Here’s 10 personal principles that have helped me over time. Hope it helps!
1. Let go a bit.
Think of music as “Randomness that works”. Ideas for whole songs have originated from simply pressing a wrong button. You can squeeze the good out of every mistake that you make. 10 mistakes, at 10% good per mistake, is a pretty good outcome.
2. Subtract rather than add.
We all know that there’s a fine line between something that works, and something that doesn’t. Usually we look for what’s missing, and we compensate by adding. Perceive the space between the notes as notes themselves.
3. Start with your weaknesses and head towards your strengths.

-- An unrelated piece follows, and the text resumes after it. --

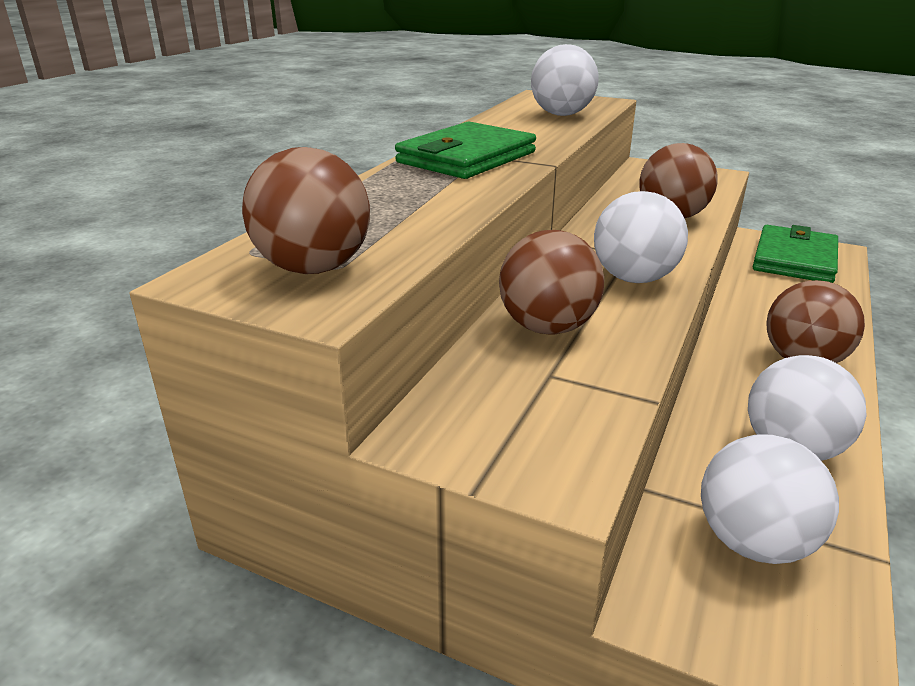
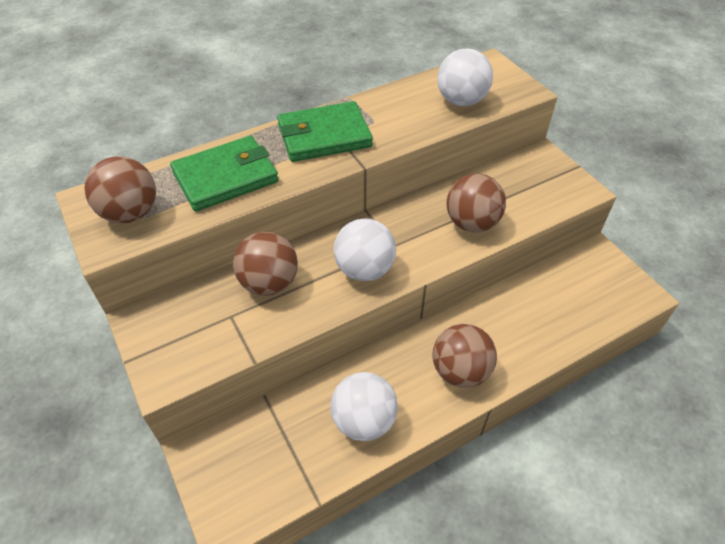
camera: 35 degrees right, 20 degrees up
(753, 542) = (273, 453): white ball -> none
(794, 259) = (593, 286): green wallet -> green wallet (226, 177)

Define to yourself what you are poorest at technically and start with that first.
4. Try remixing.
Remixing is all about gaining confidence and learning new tricks. Sometimes was intended as a remix can turn into something original and fresh!
5. Conquer your enemies.
Write about something on your mind. Often it’s what our minds to begin with which limits us.
6. Redefine your expectations.
Was everybody totally impressed by your last track? Feeling a bit under pressure? Find ways to deal with that. Perhaps produce under a pseudo-name. Announce an experimental stage.
7. Set time Goals.
As you spend time on your track, the rift in perception between you and your audience will escalate. Setting time goals can sometimes stop you from adding unnecessary complication which alienate rather than enhance. Following your instincts and hoping that it’s original can often work.
8. Modify or improve your environment.
Change your Renoise Colours. Colours will motivate certain areas of the brain. Change the temperature, clean your desk, open all the windows, drink water. Often us computer geeks aren’t aware when we’re even hungry, thirsty or tired.
9. Allow your ideas to evolve.
In a tracker environment, we’re always evaluating. We’re placing down notes, listening to tons of instruments and mixing - we’re always being critical and filtering ideas while we track. It pays to cull the constant evaluation and go with the flow. Don’t just exclude an idea because you feel there are so many other choices.
10. Think Human.
You are not writing music for computers, you are writing music for imperfect beings who in large are bored by perfection. I would rather look at a brick wall layed by a clueless idiot than a master tradesman. People appreciate precision, but what can they relate to more?